とても良い入門書。ですます調でやや砕けた書きぶりだが、こちらは読みやすかった(個人的にですます調だと「手早く読まなきゃ!」と焦りがち)。今回はじっくり読めた。
カント美学には独特のタームや言い回しがあり(「無関心性」や「目的のない合目的性」など)、原文から理解するのが難しいのだが、本書はギリギリまで噛み砕いて説明している。

カント美学では小田部胤久『美学』(東京大学出版会、2020)という、考察も論理も文体も構成も見事としか言いようのない実に素晴らしい本があるが(音読しても美しい!)、本書の新規性はジェンダーの視点があること。そして、最終的には男女二元論への批判がある。

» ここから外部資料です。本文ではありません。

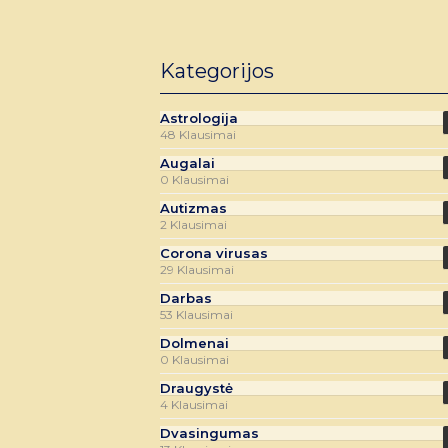
Kategorijos
Astrologija
48 Klausimai
Augalai
0 Klausimai
Autizmas
2 Klausimai
Corona virusas
29 Klausimai
Darbas
53 Klausimai
Dolmenai
0 Klausimai
Draugystė
4 Klausimai
Dvasingumas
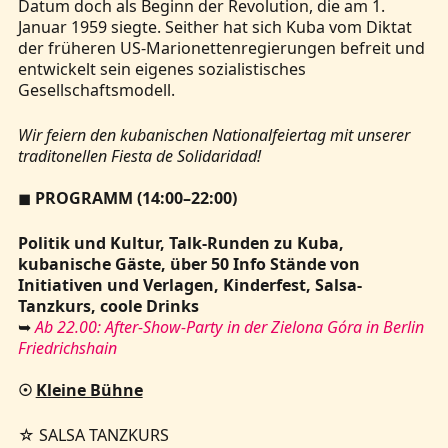
Datum doch als Beginn der Revolution, die am 1.
Januar 1959 siegte. Seither hat sich Kuba vom Diktat
der früheren US-Marionettenregierungen befreit und
entwickelt sein eigenes sozialistisches
Gesellschaftsmodell.
Wir feiern den kubanischen Nationalfeiertag mit unserer
traditonellen Fiesta de Solidaridad!
◼
PROGRAMM (
14:00–22:00)
Politik und Kultur, Talk-Runden zu Kuba,
kubanische Gäste, über 50 Info Stände von
Initiativen und Verlagen, Kinderfest, Salsa-
Tanzkurs, coole Drinks
➥
Ab 22.00: After-Show-Party in der Zielona Góra in Berlin
Friedrichshain
☉
Kleine Bühne
☆ SALSA TANZKURS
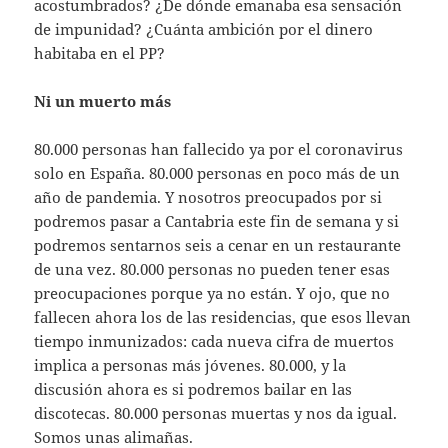
acostumbrados? ¿De dónde emanaba esa sensación
de impunidad? ¿Cuánta ambición por el dinero
habitaba en el PP?
Ni un muerto más
80.000 personas han fallecido ya por el coronavirus
solo en España. 80.000 personas en poco más de un
año de pandemia. Y nosotros preocupados por si
podremos pasar a Cantabria este fin de semana y si
podremos sentarnos seis a cenar en un restaurante
de una vez. 80.000 personas no pueden tener esas
preocupaciones porque ya no están. Y ojo, que no
fallecen ahora los de las residencias, que esos llevan
tiempo inmunizados: cada nueva cifra de muertos
implica a personas más jóvenes. 80.000, y la
discusión ahora es si podremos bailar en las
discotecas. 80.000 personas muertas y nos da igual.
Somos unas alimañas.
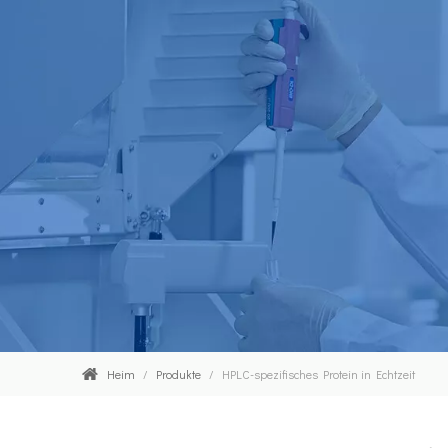
Heim
/
Produkte
/
HPLC-spezifisches Protein in Echtzeit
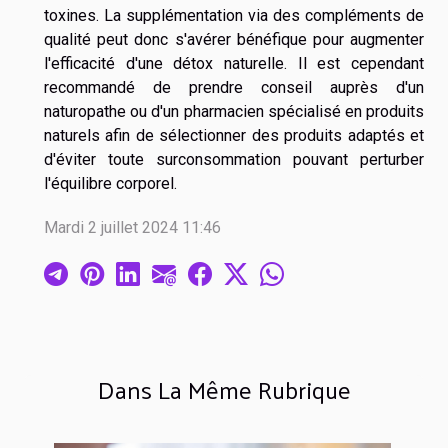
toxines. La supplémentation via des compléments de
qualité peut donc s'avérer bénéfique pour augmenter
l'efficacité d'une détox naturelle. Il est cependant
recommandé de prendre conseil auprès d'un
naturopathe ou d'un pharmacien spécialisé en produits
naturels afin de sélectionner des produits adaptés et
d'éviter toute surconsommation pouvant perturber
l'équilibre corporel.
Mardi 2 juillet 2024 11:46
Dans La Même Rubrique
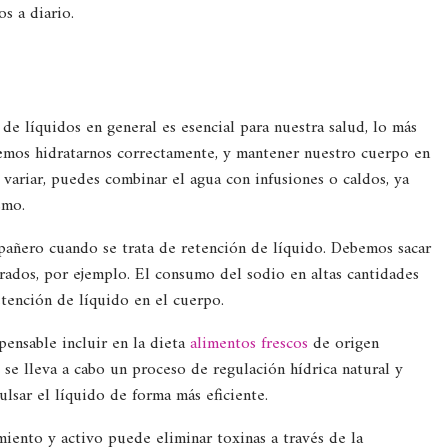
s a diario.
de líquidos en general es esencial para nuestra salud, lo más
emos hidratarnos correctamente, y mantener nuestro cuerpo en
s variar, puedes combinar el agua con infusiones o caldos, ya
smo.
mpañero cuando se trata de retención de líquido. Debemos sacar
rados, por ejemplo. El consumo del sodio en altas cantidades
tención de líquido en el cuerpo.
pensable incluir en la dieta
alimentos frescos
de origen
, se lleva a cabo un proceso de regulación hídrica natural y
lsar el líquido de forma más eficiente.
iento y activo puede eliminar toxinas a través de la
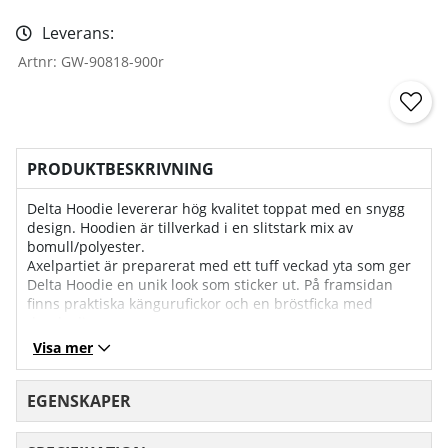
Leverans:
Artnr:
GW-90818-900r
PRODUKTBESKRIVNING
Delta Hoodie levererar hög kvalitet toppat med en snygg
design. Hoodien är tillverkad i en slitstark mix av
bomull/polyester.
Axelpartiet är preparerat med ett tuff veckad yta som ger
Delta Hoodie en unik look som sticker ut. På framsidan
finns praktiska kängurufickor och en bröstficka med
dragkedja.
Bröstfickan har en smart sladdgenomföring för att enkelt
Visa mer
kunna ansluta dina hörlurar.
Storleksguide
EGENSKAPER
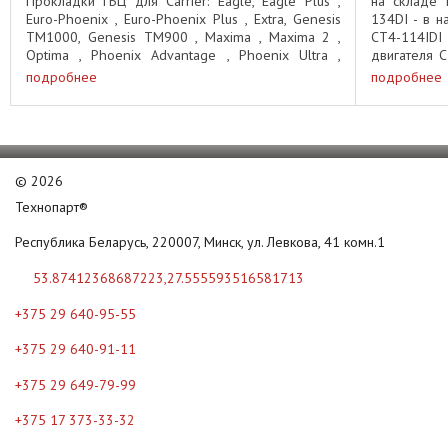
Прокладки ГБЦ для Carrier: Eagle, Eagle Plus ,
на складе 
Euro-Phoenix , Euro-Phoenix Plus , Extra, Genesis
134DI - в н
TM1000, Genesis TM900 , Maxima , Maxima 2 ,
CT4-114ID
Optima , Phoenix Advantage , Phoenix Ultra ,
двигателя C
Phoenix Ultra XL, ...
для двигател
подробнее
подробнее
©
2026
Технопарт®
Республика Беларусь, 220007, Минск, ул. Левкова, 41 комн.1
53.87412368687223,27.555593516581713
+375 29 640-95-55
+375 29 640-91-11
+375 29 649-79-99
+375 17 373-33-32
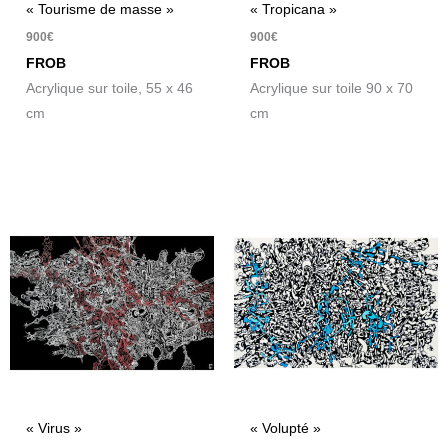
« Tourisme de masse »
« Tropicana »
900
€
900
€
FROB
FROB
Acrylique sur toile, 55 x 46
Acrylique sur toile 90 x 70
cm
cm
« Virus »
« Volupté »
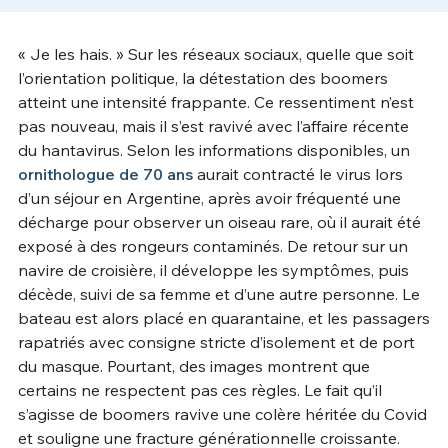
Un Thread
« Je les hais. » Sur les réseaux sociaux, quelle que soit
l’orientation politique, la détestation des boomers
atteint une intensité frappante. Ce ressentiment n’est
C'EST PARTI
pas nouveau, mais il s’est ravivé avec l’affaire récente
du hantavirus. Selon les informations disponibles, un
ornithologue de 70 ans
aurait contracté le virus lors
d’un séjour en Argentine, après avoir fréquenté une
décharge pour observer un oiseau rare, où il aurait été
exposé à des rongeurs contaminés. De retour sur un
navire de croisière, il développe les symptômes, puis
décède, suivi de sa femme et d’une autre personne. Le
bateau est alors placé en quarantaine, et les passagers
rapatriés avec consigne stricte d’isolement et de port
du masque. Pourtant, des images montrent que
certains ne respectent pas ces règles. Le fait qu’il
s’agisse de boomers ravive une colère héritée du Covid
et souligne une fracture générationnelle croissante.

〈すでに多くのフェミニスト研究者が指摘しているように、トランス嫌悪、とく にトランスミソジニーは、家父長制を解体するどころか、むしろその強化に貢献します。そんなことを せずとも、美の男性中心性を解体することはできるはずです(例えばクイア神学のように)。僕は、だれかを 差別・排除することなく美の家父長制を解体する方法を模索します〉

高木本と小田部本を並べて読むと理解が水路づきそうで、もう一度小田部本も読みたくなった。